● **Cosa fare**: Esprimi le righe di tutte le voci come elenco JSON di stringhe, una stringa per ogni riga, tralasciando le righe vuote. Lascia fuori dalla risposta le immagini.

Voci da una raccolta di dati:
□ □ □ □ □ □ □
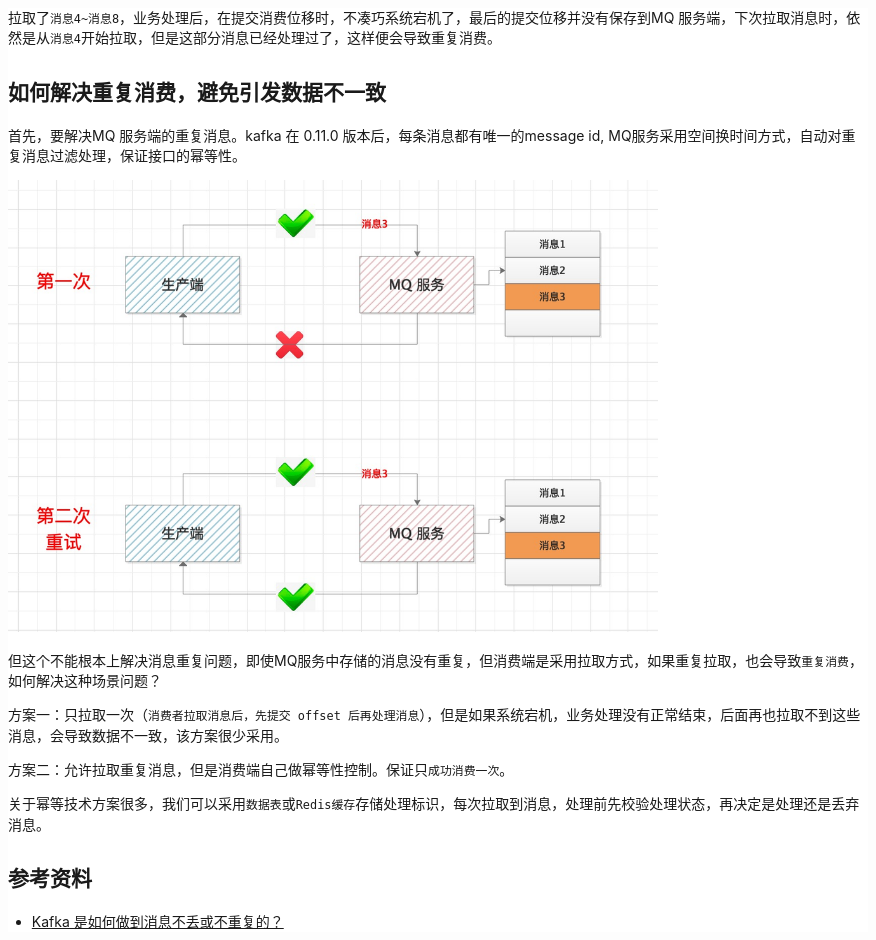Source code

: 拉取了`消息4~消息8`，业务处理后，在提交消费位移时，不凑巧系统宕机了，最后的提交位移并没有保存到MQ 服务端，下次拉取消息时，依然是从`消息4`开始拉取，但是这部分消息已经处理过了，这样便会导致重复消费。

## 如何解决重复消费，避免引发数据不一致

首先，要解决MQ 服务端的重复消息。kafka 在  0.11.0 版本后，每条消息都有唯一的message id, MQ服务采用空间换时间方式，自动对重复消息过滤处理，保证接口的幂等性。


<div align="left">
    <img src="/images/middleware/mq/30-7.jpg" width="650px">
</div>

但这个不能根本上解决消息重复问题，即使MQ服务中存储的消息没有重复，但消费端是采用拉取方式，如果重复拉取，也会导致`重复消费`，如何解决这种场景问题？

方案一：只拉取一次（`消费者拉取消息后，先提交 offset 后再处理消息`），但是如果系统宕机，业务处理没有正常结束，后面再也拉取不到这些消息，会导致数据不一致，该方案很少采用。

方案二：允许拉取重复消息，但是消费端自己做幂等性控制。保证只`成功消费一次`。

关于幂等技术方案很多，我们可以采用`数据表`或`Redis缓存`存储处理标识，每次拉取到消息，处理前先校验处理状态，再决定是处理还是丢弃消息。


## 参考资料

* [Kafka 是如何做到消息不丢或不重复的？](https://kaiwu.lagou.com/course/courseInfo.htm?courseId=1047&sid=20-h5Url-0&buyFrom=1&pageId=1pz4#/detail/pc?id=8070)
□ □ □ □ □ □ □
● **Risultato**:
[
  "Source code",
  ": 拉取了`消息4~消息8`，业务处理后，在提交消费位移时，不凑巧系统宕机了，最后的提交位移并没有保存到MQ 服务端，下次拉取消息时，依然是从`消息4`开始拉取，但是这部分消息已经处理过了，这样便会导致重复消费。",
  "## 如何解决重复消费，避免引发数据不一致",
  "首先，要解决MQ 服务端的重复消息。kafka 在  0.11.0 版本后，每条消息都有唯一的message id, MQ服务采用空间换时间方式，自动对重复消息过滤处理，保证接口的幂等性。",
  "<div align=\"left\">",
  "    <img src=\"/images/middleware/mq/30-7.jpg\" width=\"650px\">",
  "</div>",
  "但这个不能根本上解决消息重复问题，即使MQ服务中存储的消息没有重复，但消费端是采用拉取方式，如果重复拉取，也会导致`重复消费`，如何解决这种场景问题？",
  "方案一：只拉取一次（`消费者拉取消息后，先提交 offset 后再处理消息`），但是如果系统宕机，业务处理没有正常结束，后面再也拉取不到这些消息，会导致数据不一致，该方案很少采用。",
  "方案二：允许拉取重复消息，但是消费端自己做幂等性控制。保证只`成功消费一次`。",
  "关于幂等技术方案很多，我们可以采用`数据表`或`Redis缓存`存储处理标识，每次拉取到消息，处理前先校验处理状态，再决定是处理还是丢弃消息。",
  "## 参考资料",
  "* [Kafka 是如何做到消息不丢或不重复的？](https://kaiwu.lagou.com/course/courseInfo.htm?courseId=1047&sid=20-h5Url-0&buyFrom=1&pageId=1pz4#/detail/pc?id=8070)"
]